Date: 2014-05-23 10:59 am (UTC)
Marie is, I agree, dislikable to the extent that I sometimes use her as a touchstone for my own disreputable thoughts and behaviour. & yes! How did she lose the social traction that she had in the Second? (Fic, please!)

What interests me about the presentation of Marie is how the aesthetic immediately takes on an ethical dimension. Because of her aesthetic unappeal, unproblematically good things that she does (defending Pomona with a laudable don't be beastly to a new girl) are seen as irritatingly turgid, whereas more morally dubious things become outrageous, because Marie is yuk. Both she and Tim commit dubious fait accompli actions over the desk, but Marie's involves an element of invasion of privacy, and is thus creepier (though how private a desk is varies from school to school). Ideas of soiling and sullying are persistently attached to Marie, though, and make her not-very-heinous actions seem a deal worse than they are.
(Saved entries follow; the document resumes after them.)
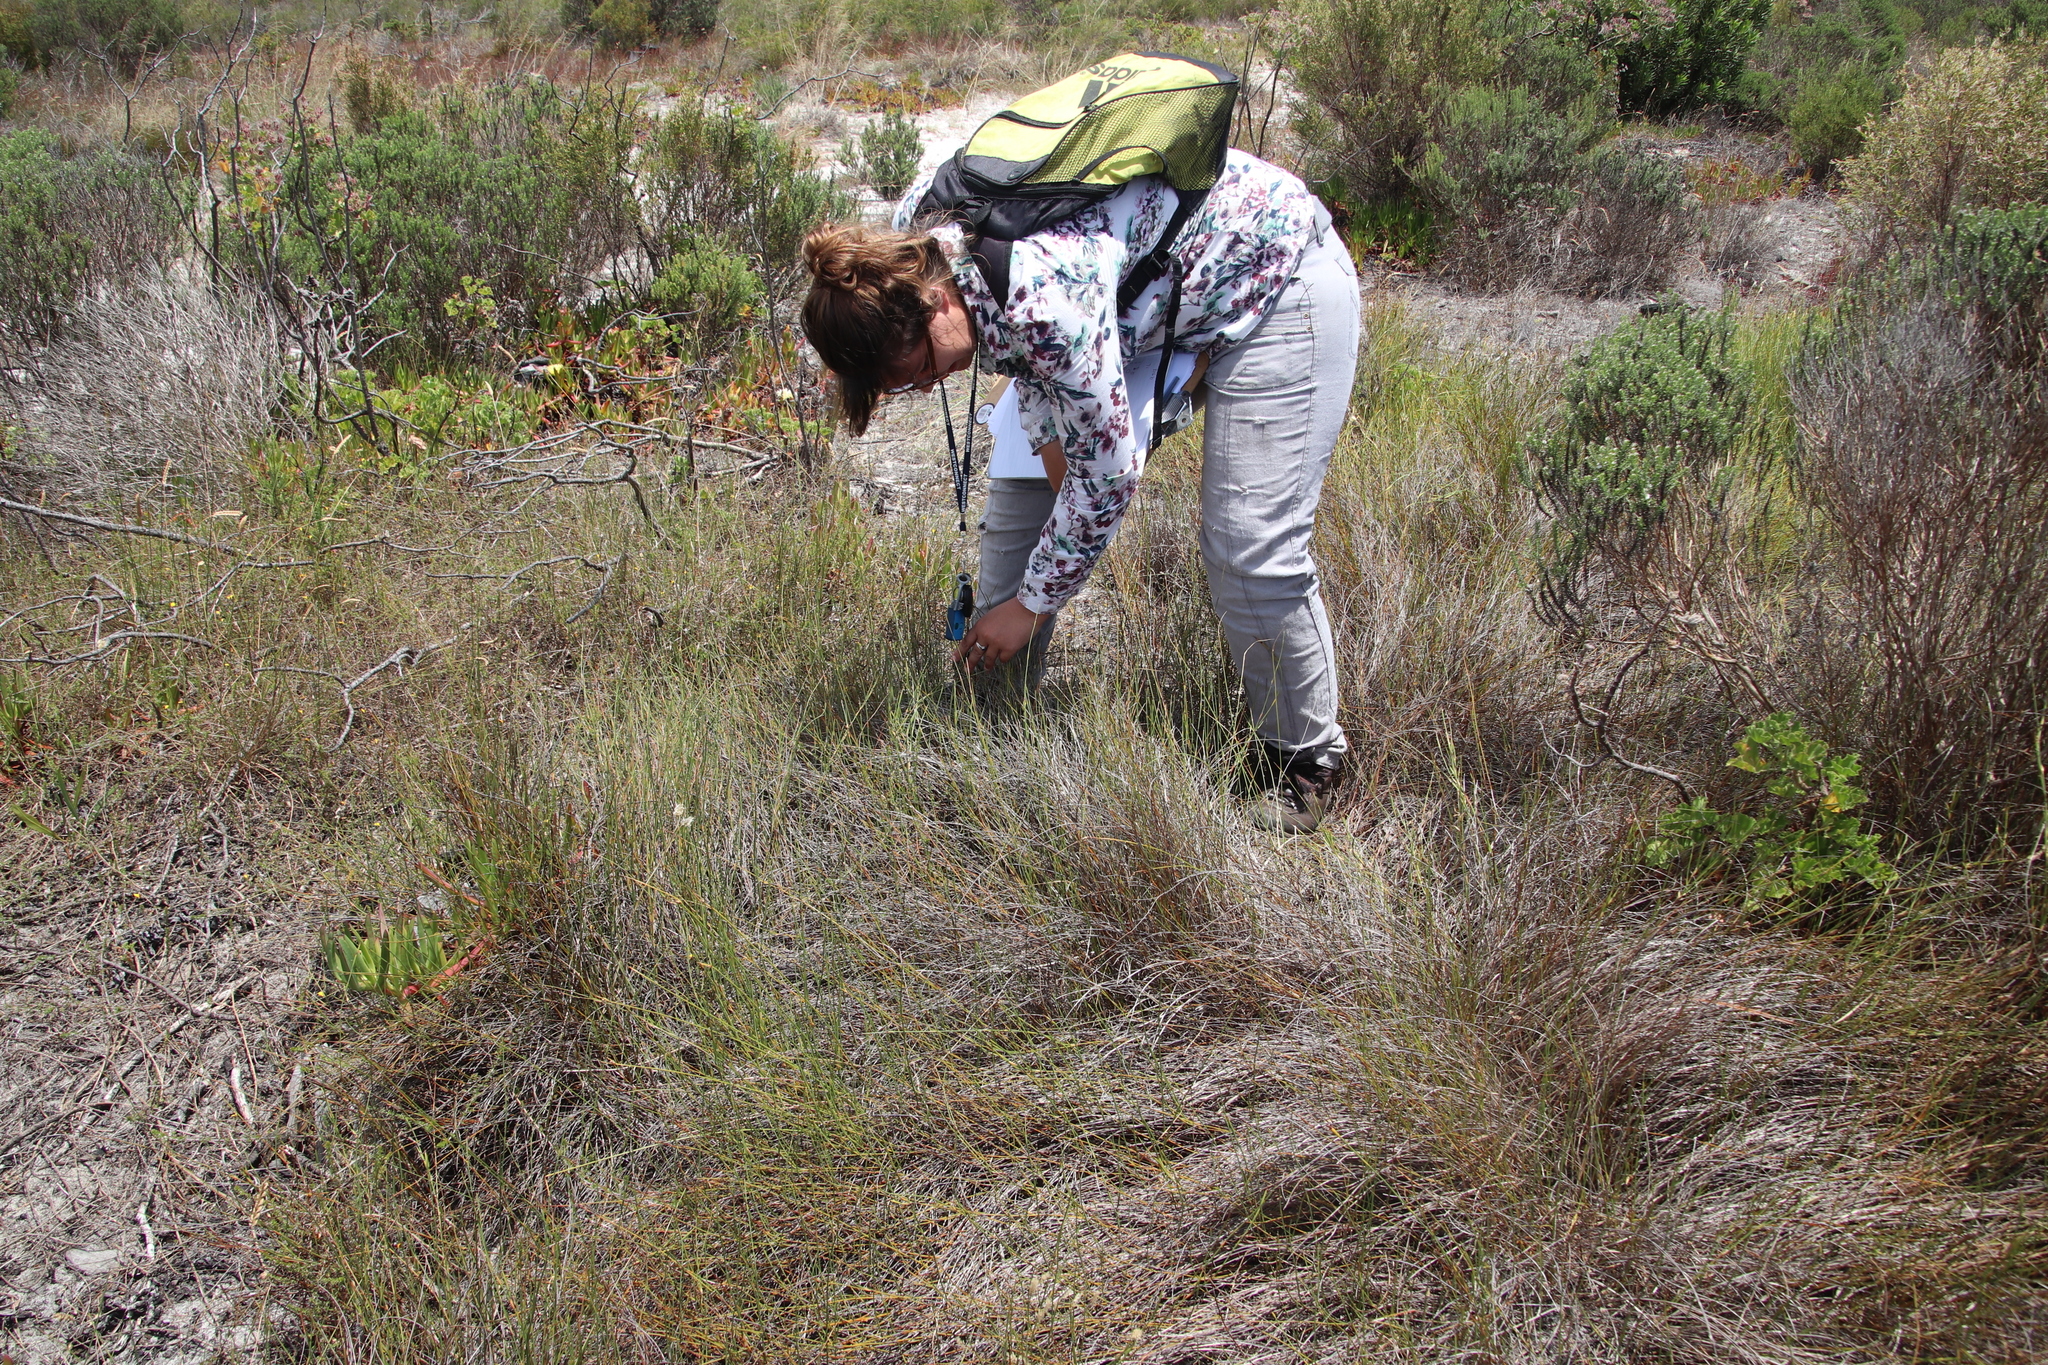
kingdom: Plantae
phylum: Tracheophyta
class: Liliopsida
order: Poales
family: Cyperaceae
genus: Ficinia
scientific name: Ficinia indica
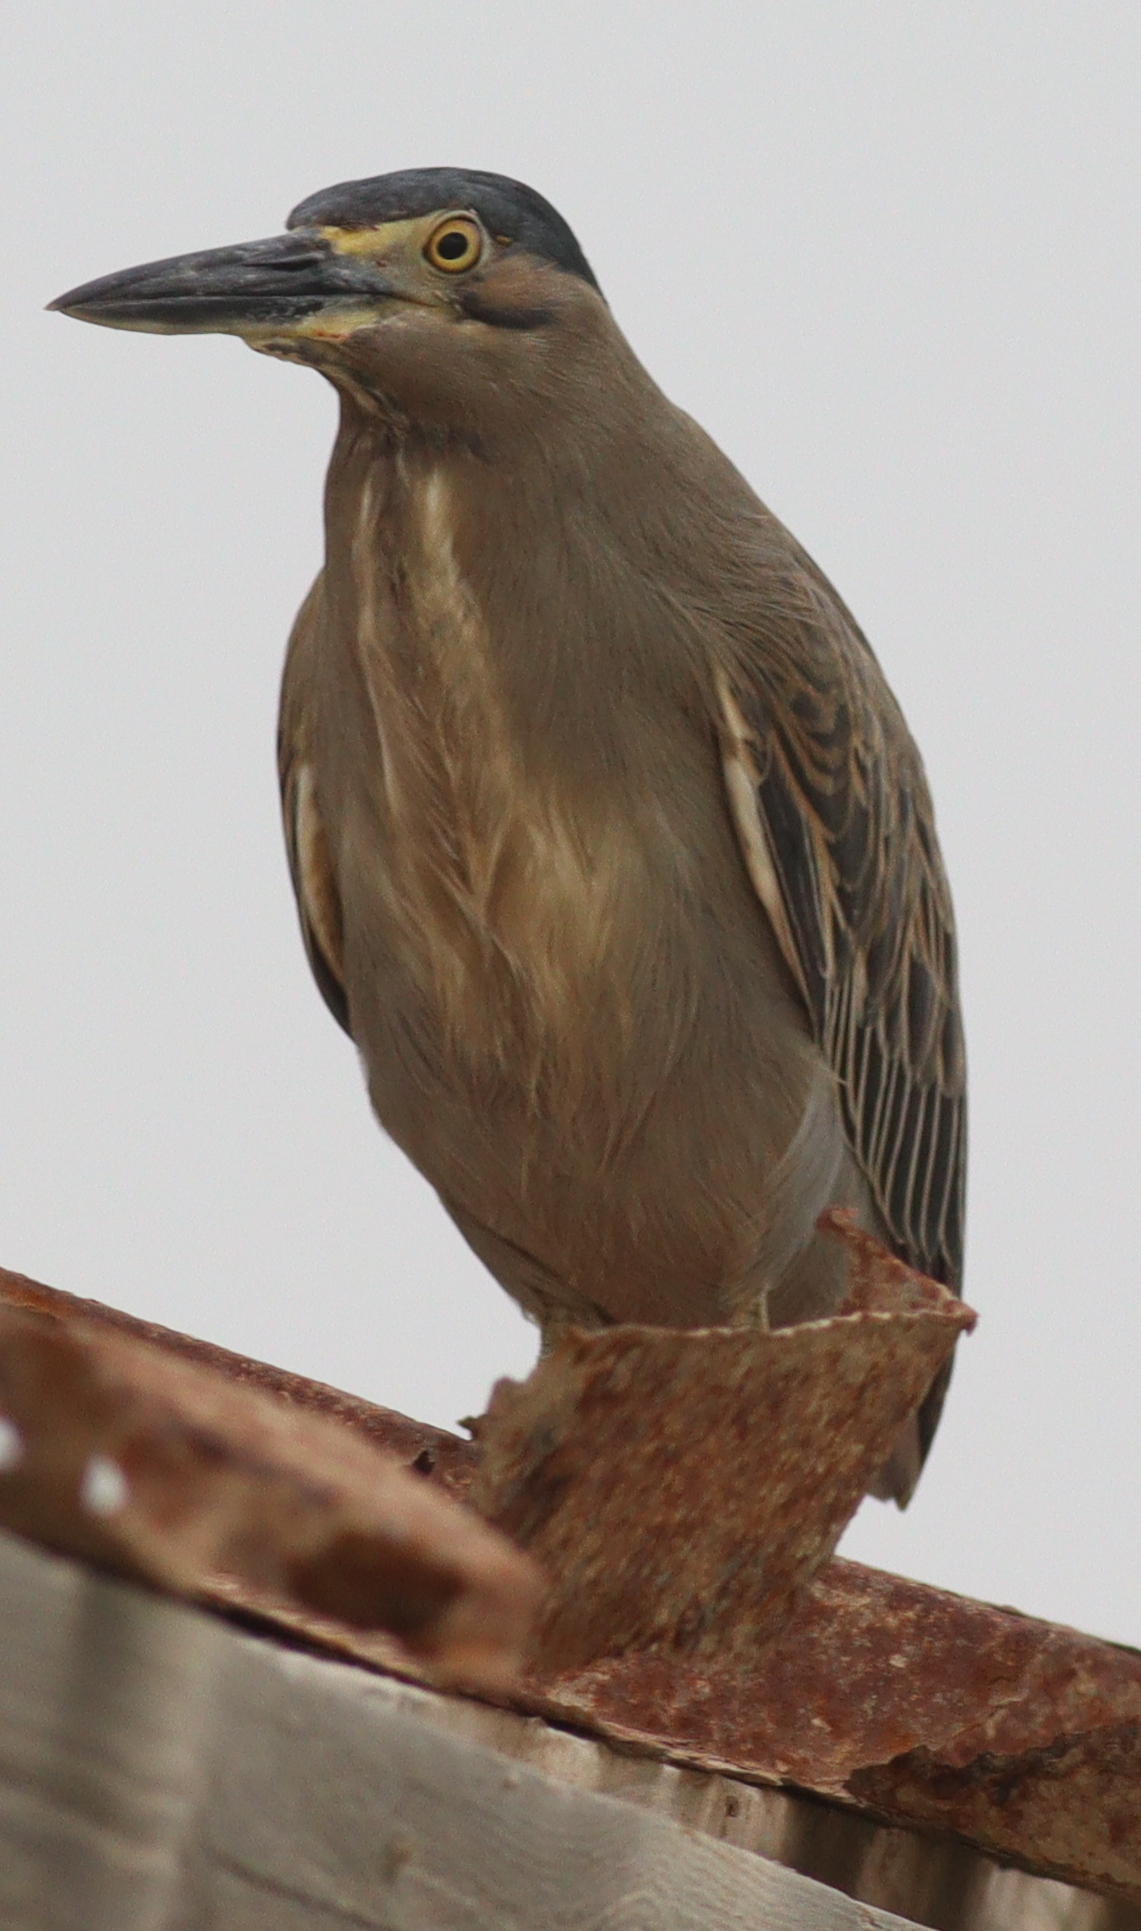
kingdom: Animalia
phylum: Chordata
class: Aves
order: Pelecaniformes
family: Ardeidae
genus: Butorides
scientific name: Butorides striata
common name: Striated heron
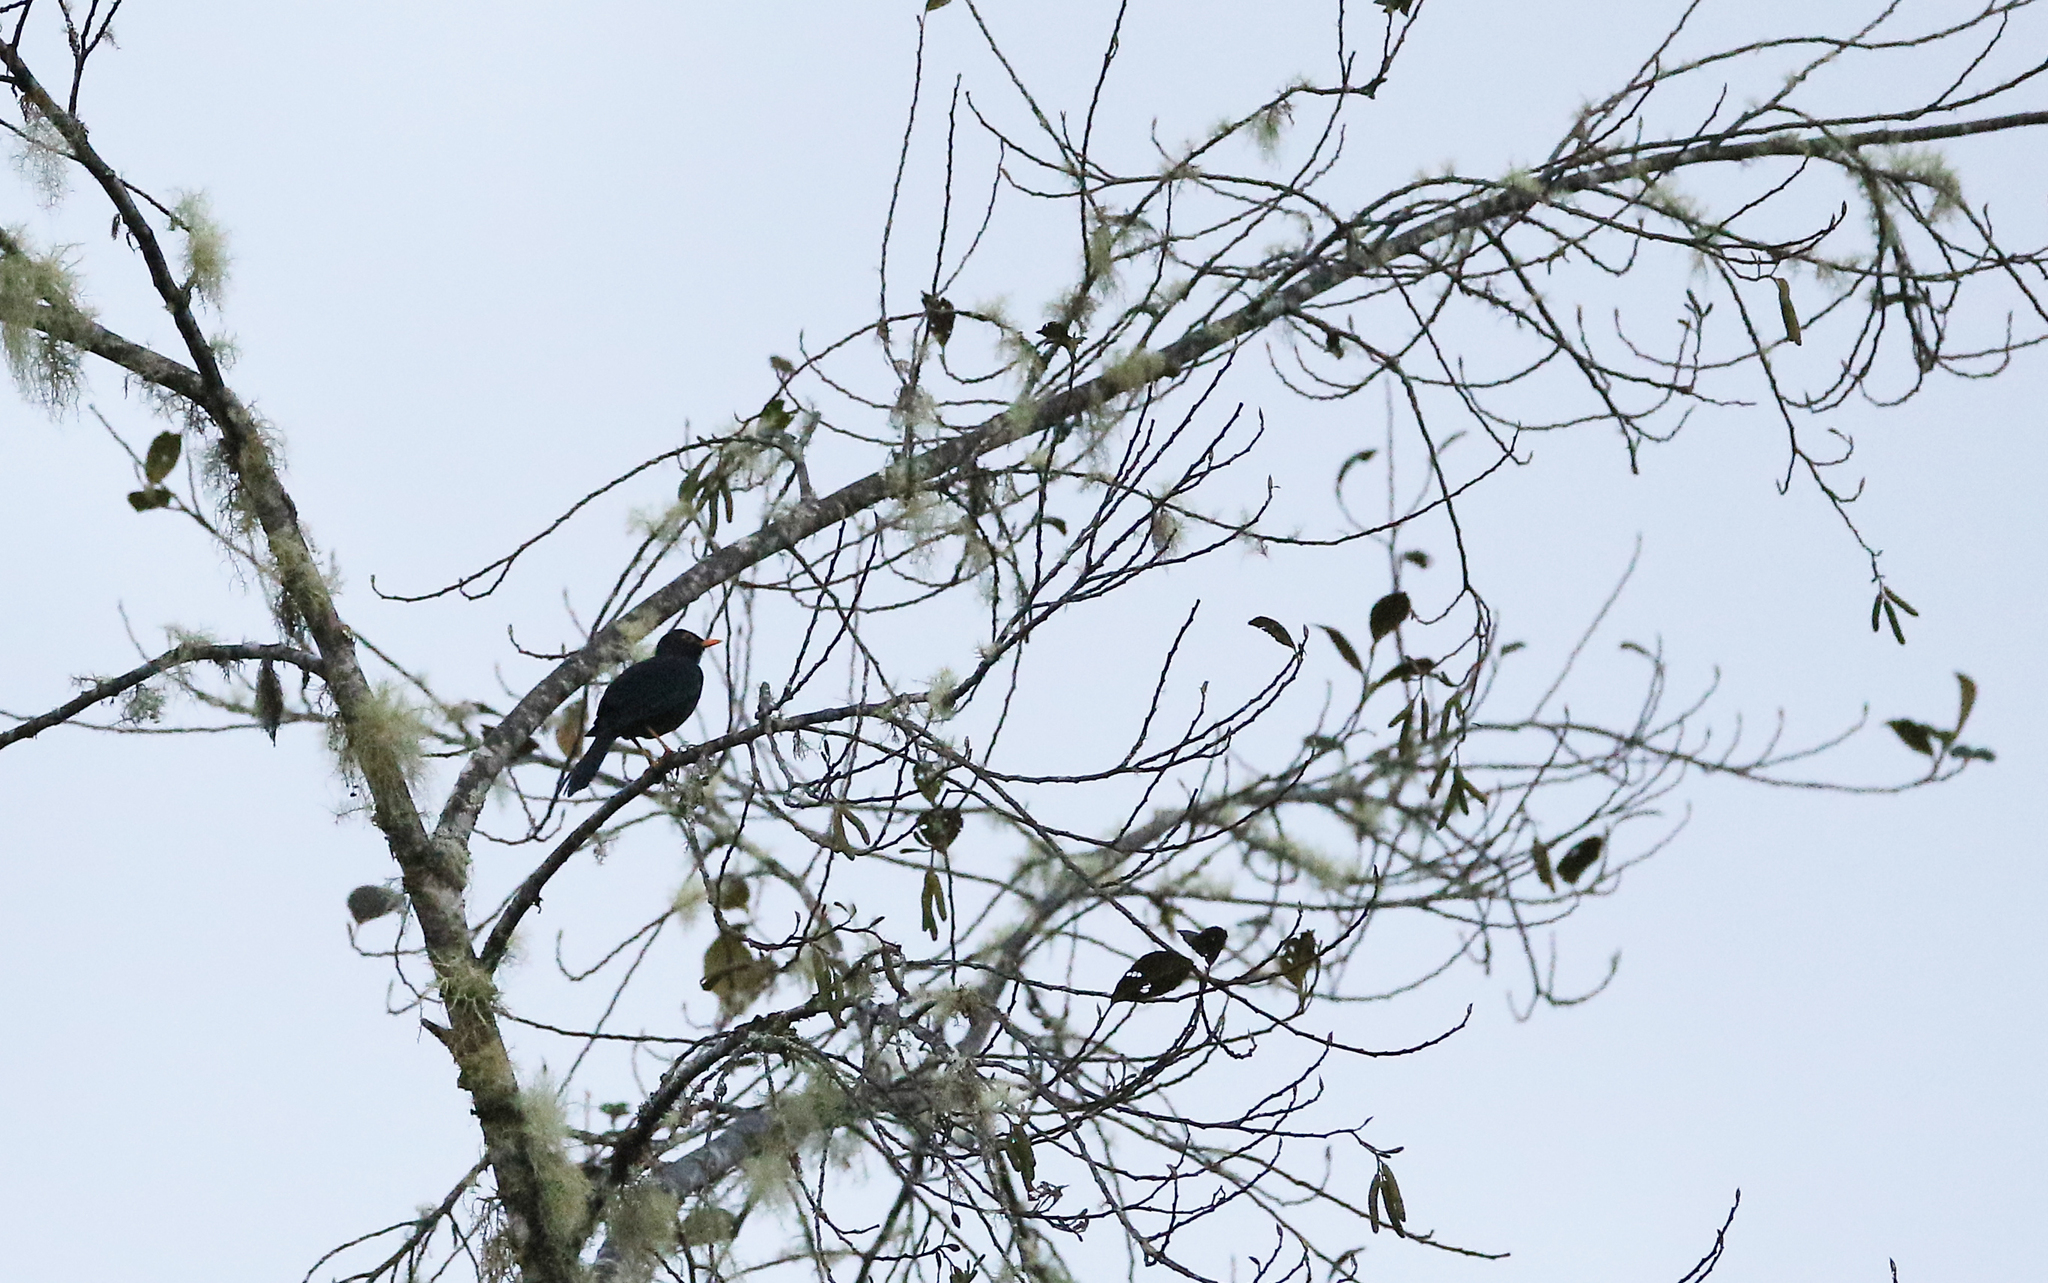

I'm interested that novels which often present themselves as being very much about objective codes of ethics, honour even, have such a strong element of aesthetic value judgement. (Not just Forest, I think it's a general thing in a lot of 20th, and indeed 19th-century fiction.) Does that make any sense to anyone?

Pomona later loses her affectations and is accepted (though never by Tim); bullying is thus framed I think as something that can be fixed and stopped by its victims conforming to social norms--that in my experience is untrue and a rather pernicious untruth at that.

Tim has chocolate! Which perhaps caters to a rationing-era desire to read about such things. Later on, in the note to The Thuggery Affair, explaining her decision to update the setting, she says 'it would be a bore, to me as well as everyone else, to keep strictly to period time (who cares that sweets still had to be rationed in 1947?)'. But I can't remember any mention of rationing at all. Clothes are in short supply, but that seems to be a general issue of Marlow household finances and the notion that thrift and even a certain shabbiness are well-bred, and new things a touch vulgar.